Earlier before I asked for the unique ones. Now, I need the same unique ones but the duplicates should also be printed. If a record is present once or more than once across multiple files, it should be printed only once in my final output.

Thanks in advance.

radoulov · February 3, 2012, 5:28pm

I believe you're missing one line in your example output:

awk '!_[$0]++' [13].txt

jacobs.smith · February 3, 2012, 5:34pm

I just added it.

Sorry for it

radoulov · February 3, 2012, 5:42pm

If you want to restrict the uniqueness to certain columns only (1, 2 and 3 in this example):

awk '!_[$1, $2, $3]++' [13].txt

jacobs.smith · February 3, 2012, 5:43pm

I owe you a life time. Thanks. So, 13 indicates the range and not just the file names. Did I get it right?

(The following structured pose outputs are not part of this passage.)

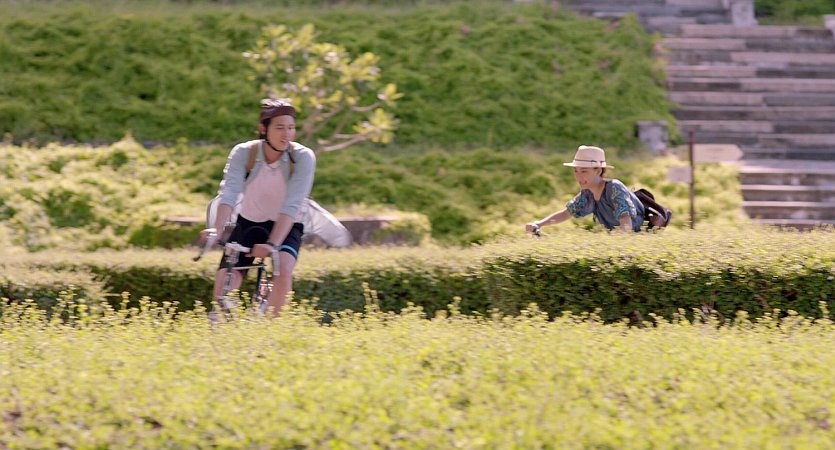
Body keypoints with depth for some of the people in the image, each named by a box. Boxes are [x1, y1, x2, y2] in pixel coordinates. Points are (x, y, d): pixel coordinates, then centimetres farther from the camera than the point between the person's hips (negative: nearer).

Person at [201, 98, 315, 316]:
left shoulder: (303, 157, -20)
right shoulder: (243, 153, -16)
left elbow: (292, 205, -30)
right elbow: (229, 192, -29)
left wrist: (272, 244, -43)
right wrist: (217, 229, -48)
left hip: (285, 227, -2)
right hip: (249, 223, 2)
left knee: (283, 271, -32)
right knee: (225, 280, -16)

Also, wat does this mean - !_

I know ! means not equal to and ++ means increment.

---------- Post updated at 05:43 PM ---------- Previous update was at 05:43 PM ----------

How could you read my mind? That was my next question.

radoulov · February 3, 2012, 5:45pm

[1-3].txt is a shell glob pattern which expands to the filenames:

zsh-4.3.14[t]% printf '%s\n' [1-3].txt
1.txt
2.txt
3.txt

jacobs.smith · February 3, 2012, 5:48pm

But, what does !_ means exactly.

Corona688 · February 3, 2012, 5:59pm

_ is the name of a variable.

He's using it as an array, hence _[ ].

The ! means _[$1, $2, $3] is blank.

The ++ increments the value at _[$1,$2,$3], so it's not blank anymore, meaning that further repeats of _[$1,$2,$3] won't be printed.